Orange has reportedly agreed to terms with Israeli operator Partner Communications that could see the companies terminate their licensing agreement.
The move comes after Orange CEO Stephane Richard caused a diplomatic dispute by claiming that he would scrap the agreement “tomorrow morning” if it were legally possible. Israeli Prime Minister Benjamin Netanyahu called for the CEO to visit Israel in person to apologise for the offence his remarks caused.
The offending remarks reportedly related to the requirement for economic activity within Israel to include Israeli settlements in Palestinian territories. Both France and the EU consider these settlements to be illegally occupied.
Richard has admitted that Orange’s operations in Israel make activities in the neighbouring Arab countries – into which it would like to expand further – more challenging. However, he claimed that he did not intend to make a political statement, adding that “Orange does not support any form of boycott, in Israel or anywhere else in the world”.
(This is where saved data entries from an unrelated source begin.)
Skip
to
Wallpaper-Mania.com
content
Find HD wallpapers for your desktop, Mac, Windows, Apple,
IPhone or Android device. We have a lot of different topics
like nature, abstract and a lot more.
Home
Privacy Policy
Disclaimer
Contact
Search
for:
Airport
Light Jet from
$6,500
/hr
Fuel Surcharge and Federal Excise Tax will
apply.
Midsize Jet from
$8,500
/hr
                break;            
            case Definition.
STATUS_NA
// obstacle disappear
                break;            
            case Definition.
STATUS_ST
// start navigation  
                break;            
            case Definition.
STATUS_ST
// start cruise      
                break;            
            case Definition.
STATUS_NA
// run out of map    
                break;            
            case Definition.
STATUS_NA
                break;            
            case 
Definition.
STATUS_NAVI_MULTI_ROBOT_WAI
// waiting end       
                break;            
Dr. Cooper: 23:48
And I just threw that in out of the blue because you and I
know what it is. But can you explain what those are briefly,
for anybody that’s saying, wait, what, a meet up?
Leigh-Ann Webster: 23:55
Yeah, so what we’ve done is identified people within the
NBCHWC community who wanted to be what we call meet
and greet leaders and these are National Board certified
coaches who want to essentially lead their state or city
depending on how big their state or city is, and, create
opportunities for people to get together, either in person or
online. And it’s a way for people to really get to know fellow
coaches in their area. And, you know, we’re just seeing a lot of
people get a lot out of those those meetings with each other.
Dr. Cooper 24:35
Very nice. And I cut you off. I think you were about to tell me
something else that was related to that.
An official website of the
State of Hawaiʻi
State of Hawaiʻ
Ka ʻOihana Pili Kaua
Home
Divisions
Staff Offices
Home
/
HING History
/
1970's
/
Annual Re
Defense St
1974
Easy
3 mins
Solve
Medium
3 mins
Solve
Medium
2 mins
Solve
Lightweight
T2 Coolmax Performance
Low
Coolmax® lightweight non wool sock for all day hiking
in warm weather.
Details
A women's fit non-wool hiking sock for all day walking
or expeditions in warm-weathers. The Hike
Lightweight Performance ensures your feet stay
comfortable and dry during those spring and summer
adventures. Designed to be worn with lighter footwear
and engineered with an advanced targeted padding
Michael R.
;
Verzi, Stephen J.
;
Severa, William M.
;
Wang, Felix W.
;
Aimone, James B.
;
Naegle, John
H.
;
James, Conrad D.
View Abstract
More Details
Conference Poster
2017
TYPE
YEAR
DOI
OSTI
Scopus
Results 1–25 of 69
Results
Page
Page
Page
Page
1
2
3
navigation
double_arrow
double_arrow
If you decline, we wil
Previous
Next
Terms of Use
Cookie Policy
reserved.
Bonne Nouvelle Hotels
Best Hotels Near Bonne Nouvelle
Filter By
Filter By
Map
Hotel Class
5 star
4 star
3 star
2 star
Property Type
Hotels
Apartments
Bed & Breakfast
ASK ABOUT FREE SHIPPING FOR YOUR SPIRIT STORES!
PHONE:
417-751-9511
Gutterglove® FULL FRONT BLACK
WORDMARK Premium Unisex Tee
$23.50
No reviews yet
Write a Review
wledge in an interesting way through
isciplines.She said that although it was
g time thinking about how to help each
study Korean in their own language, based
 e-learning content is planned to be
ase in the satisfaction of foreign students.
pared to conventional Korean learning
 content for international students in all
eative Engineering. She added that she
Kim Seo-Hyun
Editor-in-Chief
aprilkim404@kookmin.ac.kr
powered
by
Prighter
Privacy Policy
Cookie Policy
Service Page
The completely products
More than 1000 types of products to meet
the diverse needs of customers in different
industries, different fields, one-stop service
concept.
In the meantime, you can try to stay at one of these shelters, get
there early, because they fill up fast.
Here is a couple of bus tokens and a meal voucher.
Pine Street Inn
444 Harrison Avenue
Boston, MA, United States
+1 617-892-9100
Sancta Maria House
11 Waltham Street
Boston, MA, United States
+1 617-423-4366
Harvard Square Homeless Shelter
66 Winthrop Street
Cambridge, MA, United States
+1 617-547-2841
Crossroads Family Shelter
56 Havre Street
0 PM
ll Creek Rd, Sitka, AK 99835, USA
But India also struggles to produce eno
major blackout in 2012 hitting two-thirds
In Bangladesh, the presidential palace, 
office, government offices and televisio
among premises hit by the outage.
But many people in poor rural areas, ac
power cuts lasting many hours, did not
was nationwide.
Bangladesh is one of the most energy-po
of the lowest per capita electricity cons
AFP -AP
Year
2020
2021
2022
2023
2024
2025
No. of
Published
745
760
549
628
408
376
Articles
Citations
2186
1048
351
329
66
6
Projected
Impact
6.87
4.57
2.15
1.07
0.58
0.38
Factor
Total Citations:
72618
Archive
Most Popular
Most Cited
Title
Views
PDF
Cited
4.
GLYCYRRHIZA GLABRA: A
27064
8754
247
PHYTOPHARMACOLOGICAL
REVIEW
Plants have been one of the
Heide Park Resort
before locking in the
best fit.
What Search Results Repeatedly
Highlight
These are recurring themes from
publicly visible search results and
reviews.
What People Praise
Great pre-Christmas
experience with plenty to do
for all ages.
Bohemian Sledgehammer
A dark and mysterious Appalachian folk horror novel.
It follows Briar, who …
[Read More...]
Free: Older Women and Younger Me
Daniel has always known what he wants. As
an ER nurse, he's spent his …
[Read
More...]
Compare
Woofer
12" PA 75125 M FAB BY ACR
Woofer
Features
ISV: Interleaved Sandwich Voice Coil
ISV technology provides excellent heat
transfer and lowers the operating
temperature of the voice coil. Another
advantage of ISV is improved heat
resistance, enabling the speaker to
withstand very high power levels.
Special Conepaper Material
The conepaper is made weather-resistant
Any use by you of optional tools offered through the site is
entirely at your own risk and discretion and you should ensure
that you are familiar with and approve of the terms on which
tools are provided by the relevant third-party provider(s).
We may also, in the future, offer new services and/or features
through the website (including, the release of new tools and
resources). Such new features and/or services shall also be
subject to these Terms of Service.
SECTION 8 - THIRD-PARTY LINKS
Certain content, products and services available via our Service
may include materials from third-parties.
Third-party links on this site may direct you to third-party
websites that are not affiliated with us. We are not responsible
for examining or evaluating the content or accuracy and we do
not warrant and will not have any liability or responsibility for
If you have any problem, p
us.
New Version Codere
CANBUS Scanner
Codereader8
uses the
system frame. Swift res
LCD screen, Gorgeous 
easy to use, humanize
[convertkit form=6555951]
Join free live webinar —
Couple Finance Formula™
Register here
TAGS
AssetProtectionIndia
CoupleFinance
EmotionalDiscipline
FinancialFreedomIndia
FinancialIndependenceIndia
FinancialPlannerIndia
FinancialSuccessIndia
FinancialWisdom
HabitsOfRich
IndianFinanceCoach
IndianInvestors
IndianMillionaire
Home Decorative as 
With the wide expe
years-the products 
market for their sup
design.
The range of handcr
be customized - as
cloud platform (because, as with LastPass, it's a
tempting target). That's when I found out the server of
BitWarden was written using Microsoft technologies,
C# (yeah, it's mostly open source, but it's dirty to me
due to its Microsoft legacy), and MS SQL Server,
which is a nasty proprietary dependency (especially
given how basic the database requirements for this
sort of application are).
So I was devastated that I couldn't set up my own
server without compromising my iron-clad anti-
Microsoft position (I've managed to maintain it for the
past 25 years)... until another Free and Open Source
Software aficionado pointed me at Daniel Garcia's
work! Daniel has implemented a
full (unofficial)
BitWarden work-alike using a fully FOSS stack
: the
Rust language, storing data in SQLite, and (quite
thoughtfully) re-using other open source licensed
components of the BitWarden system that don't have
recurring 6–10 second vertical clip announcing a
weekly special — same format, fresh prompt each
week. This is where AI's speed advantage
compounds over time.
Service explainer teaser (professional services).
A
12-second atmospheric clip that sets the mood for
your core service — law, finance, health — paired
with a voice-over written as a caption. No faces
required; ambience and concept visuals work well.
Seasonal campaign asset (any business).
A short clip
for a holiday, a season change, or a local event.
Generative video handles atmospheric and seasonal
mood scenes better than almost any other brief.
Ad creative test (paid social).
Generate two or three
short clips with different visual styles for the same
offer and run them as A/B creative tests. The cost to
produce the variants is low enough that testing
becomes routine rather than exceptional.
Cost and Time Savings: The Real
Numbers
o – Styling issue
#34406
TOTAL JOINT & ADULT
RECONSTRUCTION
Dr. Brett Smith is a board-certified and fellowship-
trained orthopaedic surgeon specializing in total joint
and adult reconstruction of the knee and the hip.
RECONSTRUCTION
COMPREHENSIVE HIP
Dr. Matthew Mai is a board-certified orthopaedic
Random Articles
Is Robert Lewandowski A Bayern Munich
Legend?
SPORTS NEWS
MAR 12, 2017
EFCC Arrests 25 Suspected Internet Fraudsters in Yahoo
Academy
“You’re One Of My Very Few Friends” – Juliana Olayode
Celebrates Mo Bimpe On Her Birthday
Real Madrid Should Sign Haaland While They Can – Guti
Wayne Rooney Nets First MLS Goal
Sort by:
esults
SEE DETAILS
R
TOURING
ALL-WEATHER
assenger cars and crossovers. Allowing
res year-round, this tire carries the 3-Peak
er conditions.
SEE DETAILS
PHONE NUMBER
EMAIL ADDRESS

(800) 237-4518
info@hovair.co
Orange’s deputy CEO Pierre Louette added: “For Orange, Israel is a strategically important country and we have a long term commitment to it, including our innovation activities through the Orange affiliates in Israel.”
Partner and Orange have agreed to new terms that would allow either party to terminate their brand licensing agreement; however Orange cannot invoke the clause for another year. The operator stated: “If Partner does not exercise its right to terminate within 12 months, either Partner or Orange may terminate the agreement during the following 12 months.”
If the agreement is terminated within this period, Orange could end up paying Partner as much as €90 million. It is due to pay €40 million of this imminently as a market study investigating “Partner’s position within the dynamics of the Israeli telecommunications services marketplace” is conducted.
Orange reiterated that it will continue to support Israel, stating that if the branding agreement does end then it will rebrand its Israeli R&D operations under the Orange name, although this unit would be “restricted from engaging in telecommunications services”.